▶ **INSTRUCTION**: The expected output is a copy of every line in the records with the string "Общественный".

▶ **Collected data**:
########
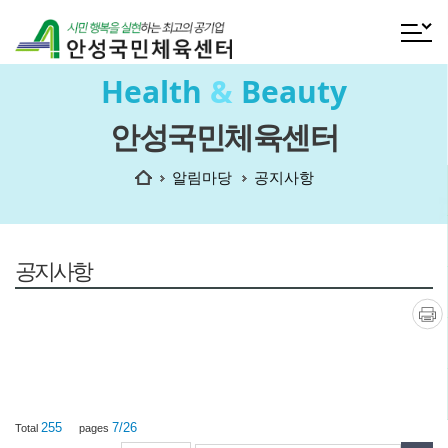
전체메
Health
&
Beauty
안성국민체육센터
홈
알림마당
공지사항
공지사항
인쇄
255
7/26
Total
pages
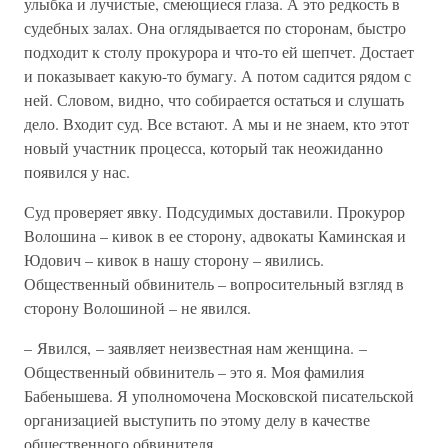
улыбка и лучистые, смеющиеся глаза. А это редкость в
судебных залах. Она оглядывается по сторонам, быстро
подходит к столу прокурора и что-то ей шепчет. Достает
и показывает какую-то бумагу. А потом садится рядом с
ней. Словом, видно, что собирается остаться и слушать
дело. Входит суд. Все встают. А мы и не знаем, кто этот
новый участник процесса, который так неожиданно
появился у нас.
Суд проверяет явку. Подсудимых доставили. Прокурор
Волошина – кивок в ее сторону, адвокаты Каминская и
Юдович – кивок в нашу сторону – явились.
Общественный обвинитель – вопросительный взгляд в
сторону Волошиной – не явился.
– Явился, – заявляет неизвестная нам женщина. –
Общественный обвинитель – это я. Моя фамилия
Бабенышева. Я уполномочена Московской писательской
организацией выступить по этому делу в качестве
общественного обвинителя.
########
▶ **TASK OUTPUT**:
Общественный обвинитель – вопросительный взгляд в
Общественный обвинитель – это я. Моя фамилия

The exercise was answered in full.